Na década de 30, foram desenvolvidas novas técnicas agrícolas as quais era mais eficientes. Esse período foi conhecido como Revolução Verde, que tinha como fito de aumentar a produção de alimentos e a partir disso erradicar a fome. Entretanto, tal propósito não foi alcançado, pelo contrário, o aumento da disponibilidade de alimentos se encontrou concentrada nos centros urbano enquanto a periferia se encontrava em grande miséria o que lamentavelmente perdura até os dias atuais.

A vista disso, fica claro que, a desigualdade alimentar não é gerada somente pela indiferença do governo ao não instruir a população, sobre a importância de evitar o desperdício, mas também pela sociedade que se encontram no topo da pirâmide social, ao não ter empatia pelo companheiro de pátria menos favorecido. Tal situação é mostrada de forma análoga no filme “O Poço”, que mostra uma população de um poço distribuída em andares, onde passa uma plataforma com alimentos necessários para todos, no entanto, os primeiros andares comiam e desperdiçavam os alimentos sem pensar nos demais, o que acarreta a fome nos andares inferiores.

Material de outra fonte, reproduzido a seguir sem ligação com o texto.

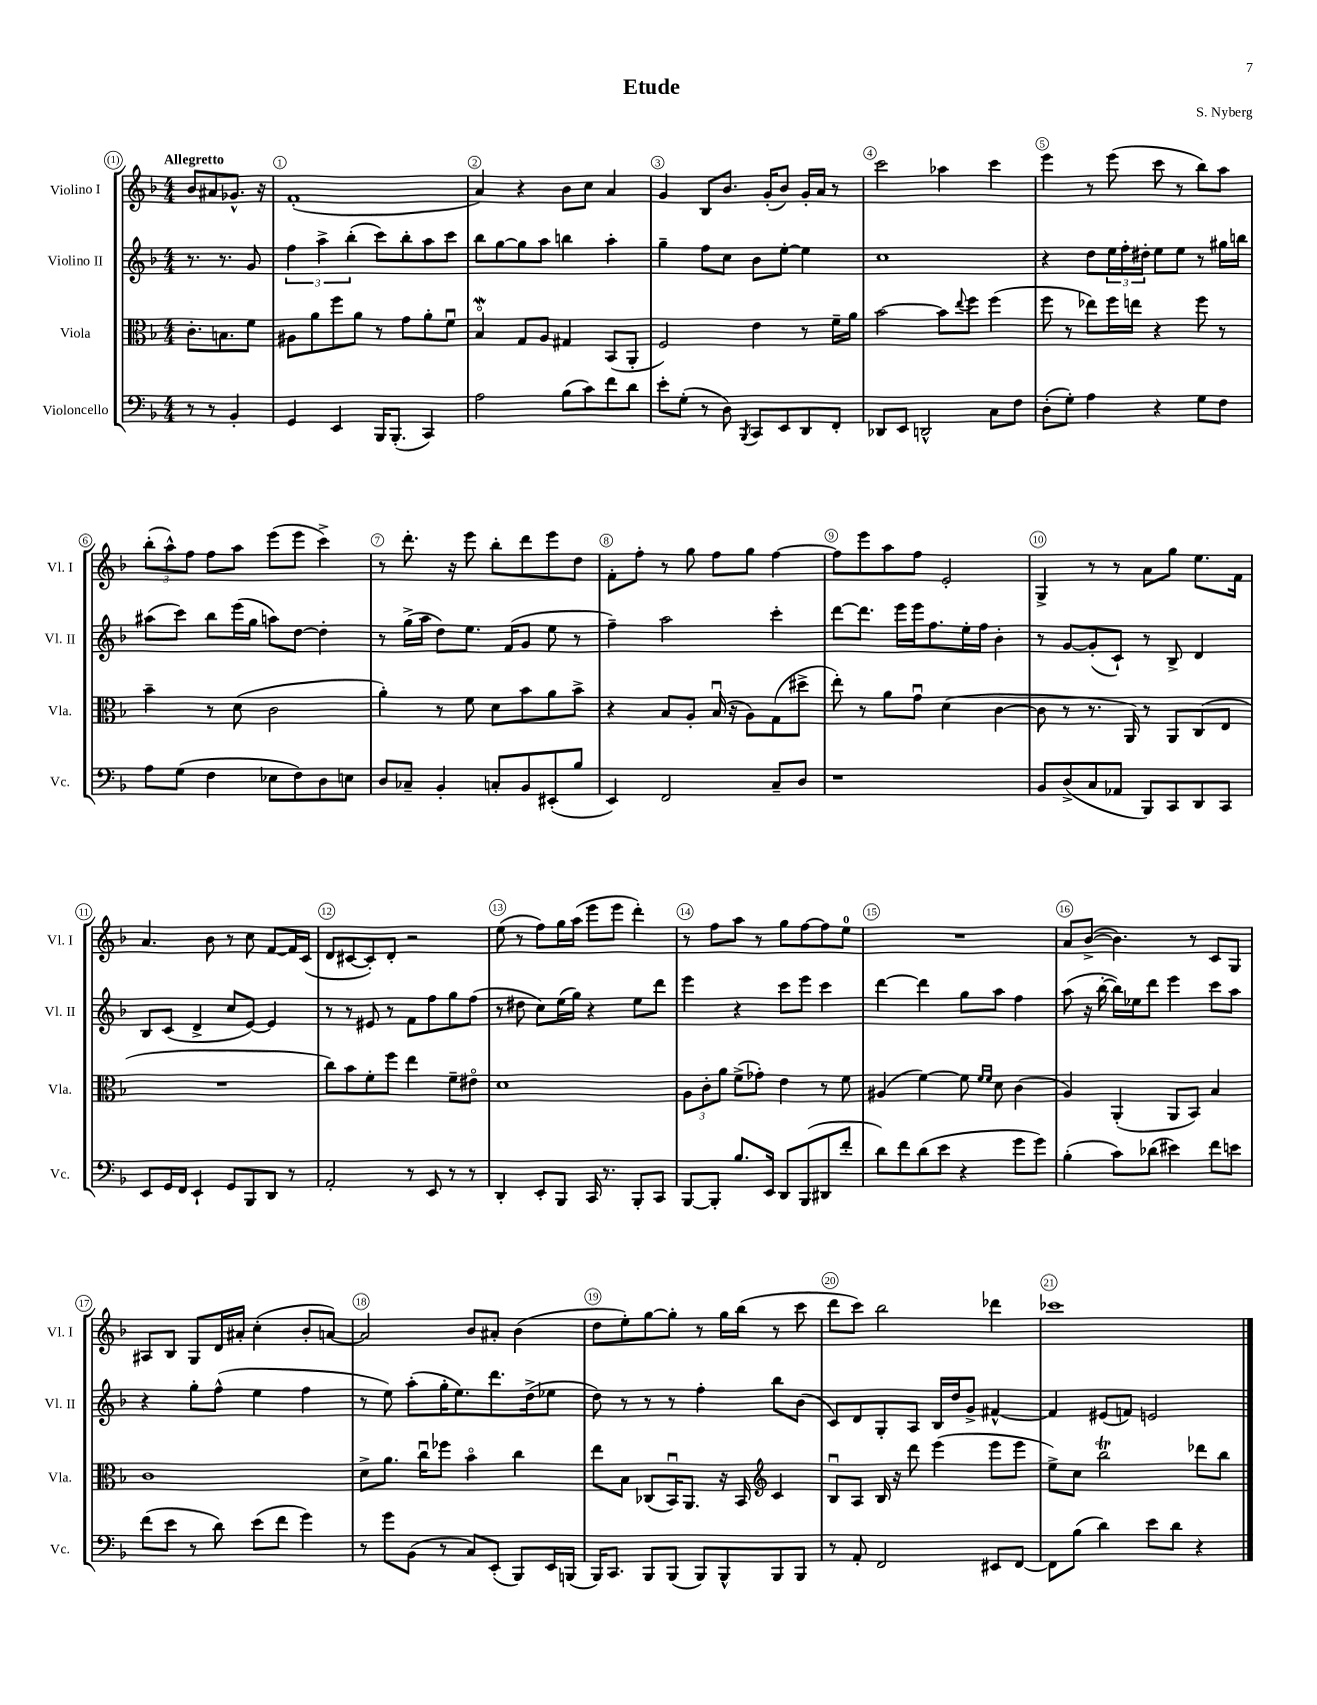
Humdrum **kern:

**kern	**kern	**kern	**kern
*staff4	*staff3	*staff2	*staff1
*clefF4	*clefC3	*clefG2	*clefG2
*k[b-]	*k[b-]	*k[b-]	*k[b-]
*M4/4	*M4/4	*M4/4	*M4/4
8r	8.c'\L	8.r	8b-/L
8r	.	.	8a#/
.	8.B\	8.r	.
4BB-'/	.	.	8.g-^^/J
.	8f\J	8g/	.
.	.	.	16r
=	=	=	=
4GG/	8A#\L	6ff\	(1f'
.	8a\	.	.
.	.	6aa^\	.
4EE/	8ff\	.	.
.	.	(6bb-'\	.
.	8a\J	.	.
16BBB-/LK	8r	8ccc\L)	.
(8.BBB-'/J	.	.	.
.	8g\L	8bb-'\	.
4CC/)	8a'\	8aa\	.
.	8fu\J	8ccc\J	.
=	=	=	=
2A\	4B-o/	8bb-\L	4a/)
.	.	[8gg\	.
.	8G/L	8gg\]	4r
.	8A/J	8aa\J	.
(8B-\L	4G#/	4bb\	8b-\L
8c\)	.	.	8cc\J
8f\	(8BB-/L	4aa'\	4a/
8d\J	8AA'/J	.	.
=	=	=	=
8e'\L	2F/)	4gg~\	4g/
(8G'\J	.	.	.
8r	.	8ff\L	8B-/L
8D\)	.	8cc\J	8.b-/J
8qBBB-/	.	.	.
8CC/L	4e\	8b-\L	.
.	.	.	(16g'/LK
8EE/	.	[8ee'\J	8b-/J)
8DD/	8r	4ee\]	16g'/LL
.	.	.	16a/JJ
8FF'/J	16f~\LL	.	8r
.	16a\JJ	.	.
=	=	=	=
8DD-/L	[2b-\	1cc	2ccc\
8EE/J	.	.	.
2DD^^/	.	.	.
.	8b-\]L	.	4aa-\
.	8qqee/	.	.
.	8ff\J	.	.
8C\L	(4ff\	.	4ccc\
8F\J	.	.	.
=	=	=	=
(8D'\L	8ff\	4r	4eee\
8G'\J)	8r	.	.
4A\	8ee-\L)	8dd\L	8r
.	16ff\L	24ee\L	(8eee\
.	.	24ff'\	.
.	16ee\JJ	.	.
.	.	24dd#'\JJ	.
4r	4r	8ee\L	8ccc\
.	.	8ee\J	8r
8G\L	8ff\	8r	8bb-\L)
8F\J	8r	16gg#\LL	8aa\J
.	.	16bb\JJ	.
=	=	=	=
8A\L	4b-~\	(8aa#\L	(12bb-'\L
.	.	.	12aa^^\)
(8G\J	.	8ccc\J)	.
.	.	.	12ff\J
4F\	8r	8bb-\L	8ff\L
.	(8d\	(16eee\L	8aa\J
.	.	16gg\JJ	.
8E-\L	2c\	8aa\L)	(8eee\L
8F\)	.	[8dd\J	8eee\J
8D\	.	4dd'\]	4ccc^\)
8E\J	.	.	.
=	=	=	=
8D/L	4a'\)	8r	8r
8C-~/J	.	(16gg^\LL	8.ddd'\
.	.	16aa\JJ	.
4BB-'/	8r	8dd\L)	.
.	.	.	16r
.	8f\	8.ee\J	8eee\
8C'/L	8d\L	.	8bb-'\L
.	.	(16f/LK	.
8BB-/	8b-\	8g/J	8ddd\
(8EE#'/	8a\	8ee\	8eee\
8B-/J	8b-^\J	8r	8dd\J
=	=	=	=
4EE/)	4r	4ff~\)	8f'\L
.	.	.	8ff'\J
2FF/	8B-/L	2aa\	8r
.	8A'/J	.	8gg\
.	(16B-u/	.	8ff\L
.	16r	.	.
.	8A\L)	.	8gg\J
8C~/L	(8G\	4ccc'\	[4ff\
8D/J	8dd#^\J	.	.
=	=	=	=
1r	8ee'\)	[8ddd\L	8ff\]L
.	8r	8.ddd\]J	8eee\
.	8a\L	.	8aa\
.	.	16eee\LL	.
.	8gu\J	16eee\J	8ff\J
.	.	8.ff\	.
.	(4d\	.	2e'/
.	.	16ee'\L	.
.	.	16ff\JJ	.
.	[4c\	4b-'\	.
=	=	=	=
8BB-/L	8c\]	8r	4G^/
(8D^/	8r	[8g/L	.
8C/	8.r	(8g'/]	8r
8AA-/J	.	8c`/J)	8r
.	16AA/)	.	.
8BBB-/L)	8r	8r	8a\L
8CC/	8AA/L	8B-^/	8gg\J
8DD/	(8C/	4d/	8.ee\L
8CC/J	8E/J	.	.
.	.	.	16f\Jk
=	=	=	=
8EE/L	1r	8B-/L	4.a/
16GG/L	.	(8c/J	.
16FF/JJ	.	.	.
4EE`/	.	4d^/	.
.	.	.	8b-\
8GG/L	.	8cc/L	8r
8BBB-/	.	[8e/J)	8cc\
8DD/J	.	4e/]	[8f/L
8r	.	.	16f/]L
.	.	.	(16c/JJ
=	=	=	=
2AA'/	8cc\L)	8r	8d/L
.	8b-\	8r	[8c#/
.	8f'\	8e#/	8c#'/])
.	8ff\J	8r	8d'/J
8r	4ee\	8f\L	2r
8EE/	.	8ff\	.
8r	8f~\L	8gg\	.
8r	8e#o\J	(8ff\J	.
=	=	=	=
4DD'/	1d	8r	(8ee\
.	.	8dd#\	8r
8EE'/L	.	8cc\L)	8ff\L)
8BBB-/J	.	(16ee\L	16gg\L
.	.	16gg\JJ)	(16aa\JJ
16CC/	.	4r	8eee\L
8.r	.	.	.
.	.	.	8eee\J
8BBB-'/L	.	8ee\L	4ddd'\)
8CC/J	.	8ddd\J	.
=	=	=	=
[8BBB-/L	12A\L	4eee\	8r
.	12c'\	.	.
8BBB-'/]J	.	.	8ff\L
.	12a\J	.	.
8.B-/L	(8f^\L	4r	8aa\J
.	8g-'\J)	.	8r
16EE/Jk	.	.	.
8DD/L	4e\	8ccc\L	8gg\L
(8BBB-/	.	8eee\J	[8ff\
8DD#/	8r	4ccc\	8ff\]
8f'/J	8f\	.	8ee\J
=	=	=	=
8d\L)	(4A#/	[4ddd\	1r
8f\	.	.	.
(8d\	[4f\)	4ddd\]	.
8e\J	.	.	.
4r	8f\]	8gg\L	.
.	16qqf/LL	.	.
.	16qqf/JJ	.	.
.	8d\	8aa\J	.
8g\L	(4c\	4ff\	.
8g\J)	.	.	.
=	=	=	=
(4B-'\	4A/)	(8aa\	8a/L
.	.	16r	([8b-^/J
.	.	[16bb-'\	.
8c\L)	(4AA'/	16bb-\]LL)	4.b-\])
.	.	16ee-\J	.
(8d-\J	.	8ddd\J	.
4e#\)	8AA/L	4eee\	.
.	8BB-/J)	.	8r
8f\L	4B-/	8ccc\L	8c/L
8e\J	.	8aa\J	8G/J
=	=	=	=
(8f\L	1c	4r	8A#/L
8e\J	.	.	8B-/J
8r	.	8gg'\L	8G/L
8d\)	.	(8ff^^\J	16d/L
.	.	.	16a#'/JJ
(8e\L	.	4ee\	(4cc'\
8f\J	.	.	.
4g\)	.	4ff\	8b-'/L
.	.	.	[8a/J)
=	=	=	=
8r	8d^\L	8r	2a/]
8g\L	8.a\J	8ee\)	.
(8BB-\J	.	(8aa'\L	.
.	16ccu\LK	.	.
8r	8ff-\J	16gg'\K	.
.	.	8.ee\)	.
8C/L)	4b-o\	.	8b-/L
(8EE'/J	.	8.ddd\	8a#'/J
8BBB-/L)	4cc\	.	(4b-\
.	.	(16dd^\k	.
16EE/L	.	8ee-\J	.
(16BBB/JJ	.	.	.
=	=	=	=
16BBB-/LK)	8ee\L	8dd\)	8dd\L
8.CC/J	.	.	.
.	8B-\J	8r	8ee'\)
8BBB-/L	(8C-/L	8r	[8gg\
(8BBB-/J	16BB-u/K)	8r	8gg'\]J
.	8.AA/J	.	.
8BBB-/L)	.	4ff'\	8r
8BBB-^^/	16r	.	16gg\LL
.	16BB-/	.	(16bb-\JJ
*	*clefG2	*	*
8BBB-/	4c/	8bb-\L	8r
8BBB-/J	.	(8b-\J	8ccc\
=	=	=	=
8r	8B-u/L	8c/L)	8ddd\L
8AA'/	8A/J	8d/	8ccc\J)
2FF/	16B-/	8G'/	2bb-\
.	16r	.	.
.	8ddd\	8A/J	.
.	(4eee\	16B-/LL	.
.	.	16dd/J	.
.	.	8g^/J	.
8EE#/L	8eee\L	[4f#^^/	4ddd-\
[8FF/J	8eee\J	.	.
=	=	=	=
8FF\]L	8ee^\L)	4f#/]	1ccc-
(8B-\J	8cc\J	.	.
4d\)	2bb-\	(8e#/L	.
.	.	8f/J)	.
8e\L	.	2e/	.
8d\J	.	.	.
4r	8ddd-\L	.	.
.	8bb-\J	.	.
==	==	==	==
*-	*-	*-	*-
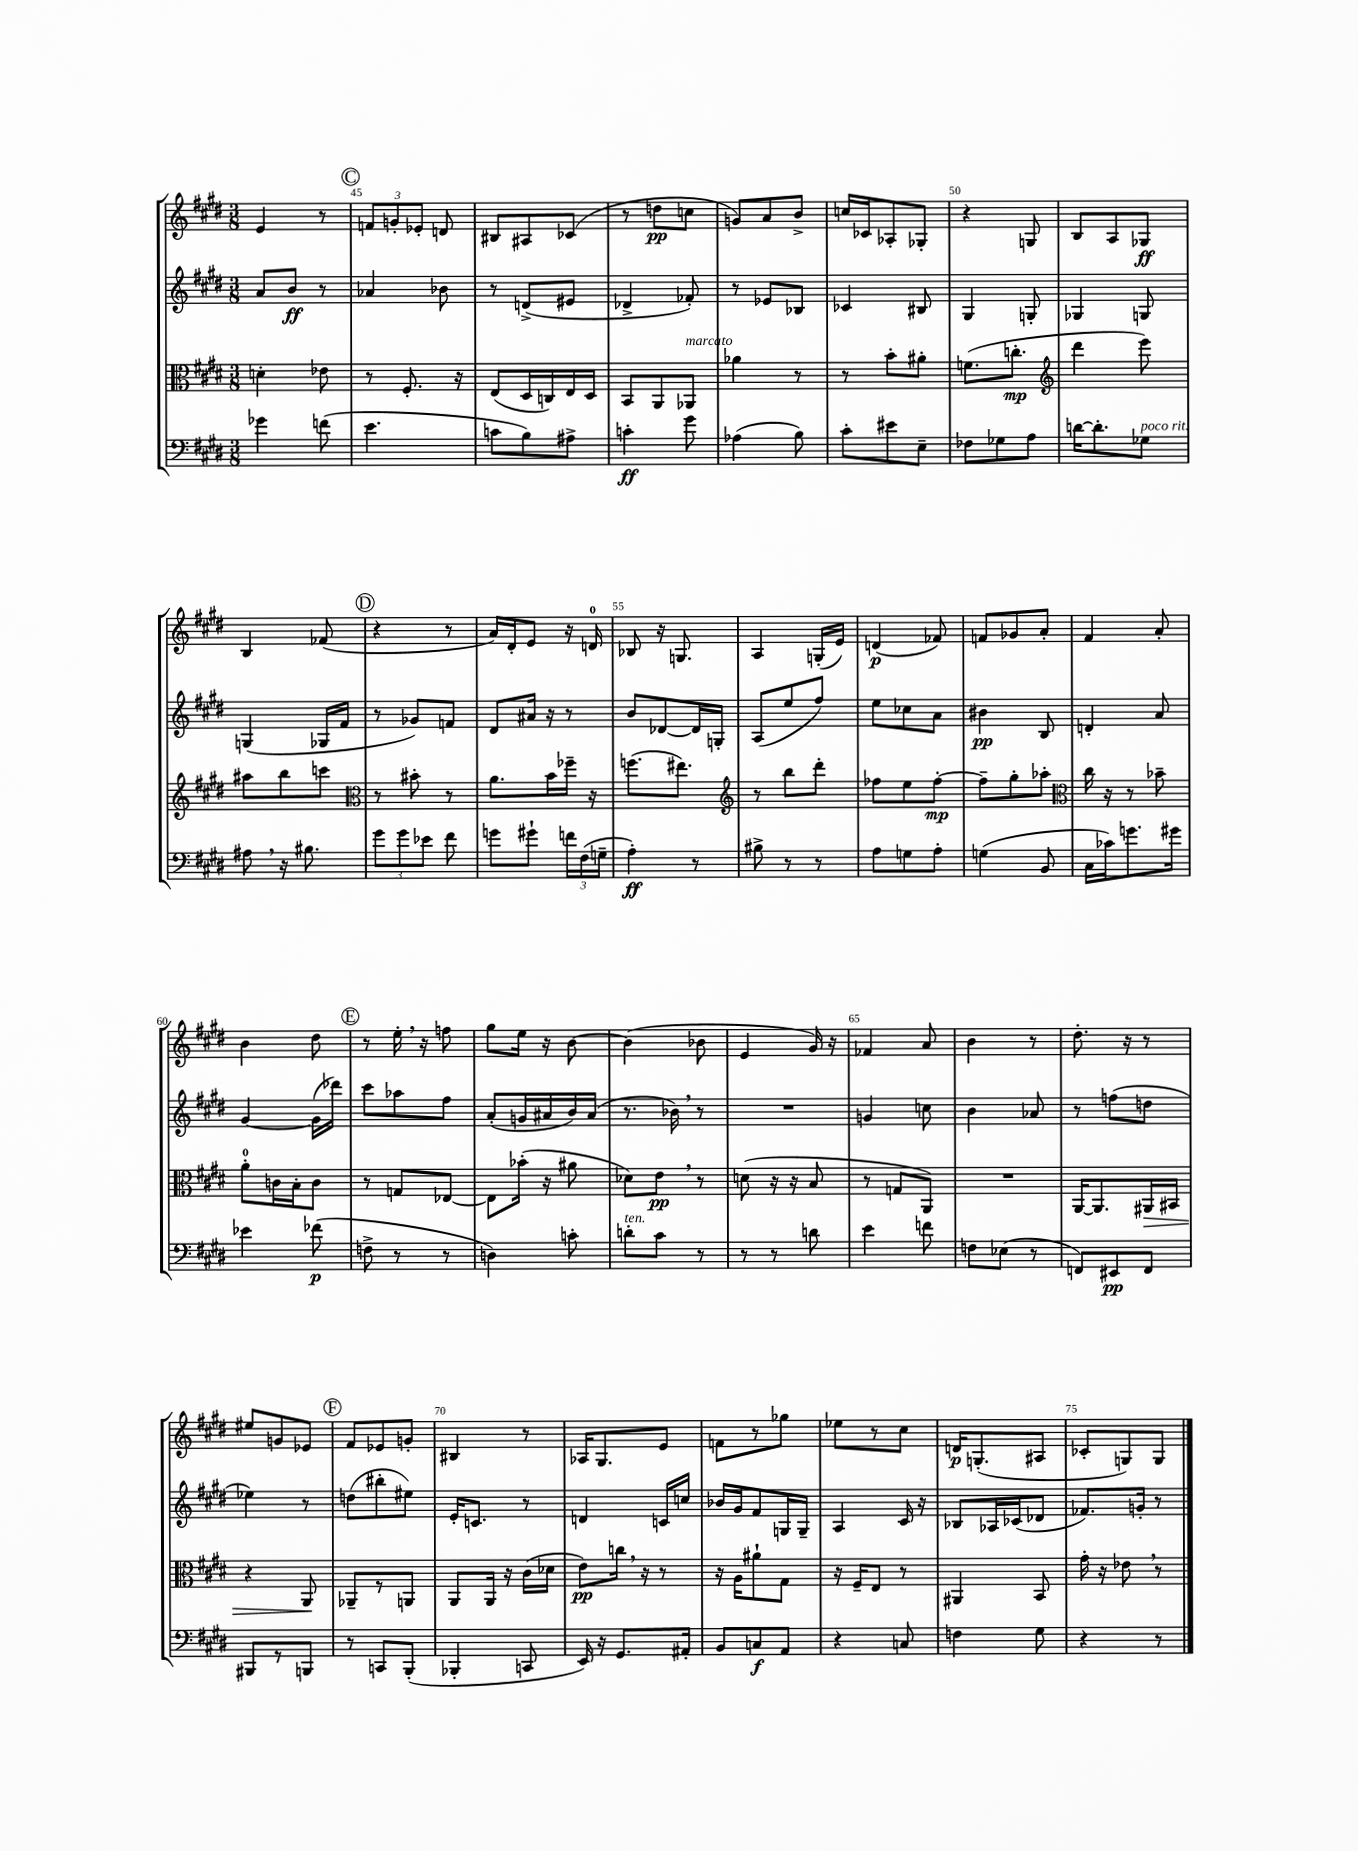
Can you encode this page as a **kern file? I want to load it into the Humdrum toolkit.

**kern	**kern	**kern	**kern
*staff4	*staff3	*staff2	*staff1
*clefF4	*clefC3	*clefG2	*clefG2
*k[f#c#g#d#]	*k[f#c#g#d#]	*k[f#c#g#d#]	*k[f#c#g#d#]
*M3/8	*M3/8	*M3/8	*M3/8
4g-	4d'	8a	4e
.	.	8b	.
(8f	8e-	8r	8r
=	=	=	=
4.e	8r	4a-	12f
.	.	.	12g'
.	8.F#'	.	.
.	.	.	12e-'
.	.	8b-	8d
.	16r	.	.
=	=	=	=
8c	(8E	8r	8B#
8B)	16D#	(8d^	8A#
.	16C)	.	.
8A#^	16E	8e#	(8c-
.	16D#	.	.
=	=	=	=
4c'	8BB	4d-^	8r
.	8AA	.	8dd
8g#	8AA-	8f-')	8cc
=	=	=	=
(4A-	4a-	8r	8g)
.	.	8e-	8a
8B)	8r	8B-	8b^
=	=	=	=
8c#'	8r	4c-	16cc
.	.	.	16c-
8e#	8b'	.	8A-'
8E~	8a#'	8B#	8G-'
=	=	=	=
8F-	(8.f	4G#	4r
8G-	.	.	.
.	8.cc'	.	.
8A	.	8G'	8G
=	=	=	=
*	*clefG2	*	*
[16d	4ddd#	4G-	8B
8.d']	.	.	.
.	.	.	8A
8G-	8eee)	8G	8G-
=	=	=	=
8A#	8aa#	(4G	4B
16r	8bb	.	.
8.B#	.	.	.
.	8ccc	16G-	(8f-
.	.	16f#	.
=	=	=	=
*	*clefC3	*	*
12g#	8r	8r	4r
12g#	.	.	.
.	8b#'	8g-)	.
12e-	.	.	.
8f#	8r	8f	8r
=	=	=	=
8g	8.a	8d#	16a)
.	.	.	16d#'
8g#`	.	16a#	8e
.	16b	16r	.
24f	16ff-~	8r	16r
(24F#	.	.	.
.	16r	.	16d
24G~	.	.	.
=	=	=	=
4A')	(8.ff	8b	8B-
.	.	[8d-	16r
.	8.ee#)	.	8.G
8r	.	16d-]	.
.	.	16G'	.
=	=	=	=
*	*clefG2	*	*
8B#^	8r	(8A	4A
8r	8bb	8ee	.
8r	8ddd#'	8ff#)	(16G'
.	.	.	16e)
=	=	=	=
8A	8ff-	8ee	(4d
8G	8ee	8cc-	.
8A'	[8ff-'	8a	8f-)
=	=	=	=
(4G	8ff-~]	4b#	8f
.	8gg#'	.	8g-
8BB	8aa-'	8B	8a'
=	=	=	=
*	*clefC3	*	*
16C#	16cc#	4d'	4f#
16c-)	16r	.	.
8.g	8r	.	.
.	8b-~	8a	8a'
16g#	.	.	.
=	=	=	=
4e-	8a'	[4g#	4b
.	16c	.	.
.	16B'	.	.
(8f-	8c	(16g#]	8dd#
.	.	16ddd-)	.
=	=	=	=
8F^	8r	8ccc#	8r
8r	8G	8aa-	16ee'
.	.	.	16r
8r	[8E-	8ff#	8ff
=	=	=	=
4D)	8E-]	(8a'	8gg#
.	(16b-'	16g	16ee
.	16r	16a#	16r
8c'	8a#	16b)	[8b
.	.	(16a#	.
=	=	=	=
8d'	8d-)	8.r	(4b]
8c#	8e	.	.
.	.	16b-)	.
8r	8r	8r	8b-
=	=	=	=
8r	(8d	4.r	4e
8r	16r	.	.
.	16r	.	.
8d	8B	.	16g#)
.	.	.	16r
=	=	=	=
4e	8r	4g	4f-
.	8G	.	.
8f	8AA)	8cc	8a
=	=	=	=
8F	4.r	4b	4b
(8E-	.	.	.
8r	.	8a-	8r
=	=	=	=
8FF)	[16AA	8r	8.dd#'
.	8.AA]	.	.
8EE#	.	(8ff	.
.	.	.	16r
8FF	16AA#	8dd	8r
.	16BB#	.	.
=	=	=	=
8BBB#	4r	4ee-)	8ee#
8r	.	.	8g
8BBB	8AA	8r	8e-
=	=	=	=
8r	8AA-~	(8dd	8f#
8CC	8r	8bb#'	8e-
(8BBB'	8AA	8ee#)	8g'
=	=	=	=
4BBB-'	8AA	16e'	4B#
.	.	8.c	.
.	16AA	.	.
.	16r	.	.
8CC	(16c#	8r	8r
.	16d-	.	.
=	=	=	=
16EE)	8e)	4d	16A-
16r	.	.	8.G#
8.GG#	16cc	.	.
.	16r	.	.
.	8r	16c	8e
16AA#'	.	16cc	.
=	=	=	=
8BB	16r	16b-	8f
.	16A	16g#	.
8C	8a#`	8f#	8r
8AA	8G#	16G	8gg-
.	.	16G~	.
=	=	=	=
4r	16r	4A	8ee-
.	16F#~	.	.
.	8E	.	8r
8C	8r	16c#	8cc#
.	.	16r	.
=	=	=	=
4F	4AA#	8B-	16d
.	.	.	(8.G'
.	.	16A-	.
.	.	(16c-	.
8G#	8BB	8d-	8A#
=	=	=	=
4r	16g#'	8.f-)	8c-'
.	16r	.	.
.	8e-	.	8G)
.	.	16g'	.
8r	8r	8r	8G
==	==	==	==
*-	*-	*-	*-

Portanto, é necessário a intervenção do governo, que deve atuar em conjunto ao Ministério da Educação ao promover a conscientização da população por meio de palestras em escolas e faculdades com o fito de comovê-las através da exposição da realidade de muitas famílias no tocante a disponibilidade de alimentos, a partir de vídeos com relatos daqueles que vivem tal situação, e assim  repensarem sobre seus desperdícios. Além de entregar uma proposta de lei a Câmara Municipal para implantação de um fracionamento de alimentos a população através  de mercados, determinando uma quantidade específica a ser comprada conforme a necessidade de cada pessoa, para que a partir disso promover a erradicação da fome e da desigualdade no Brasil hodierno.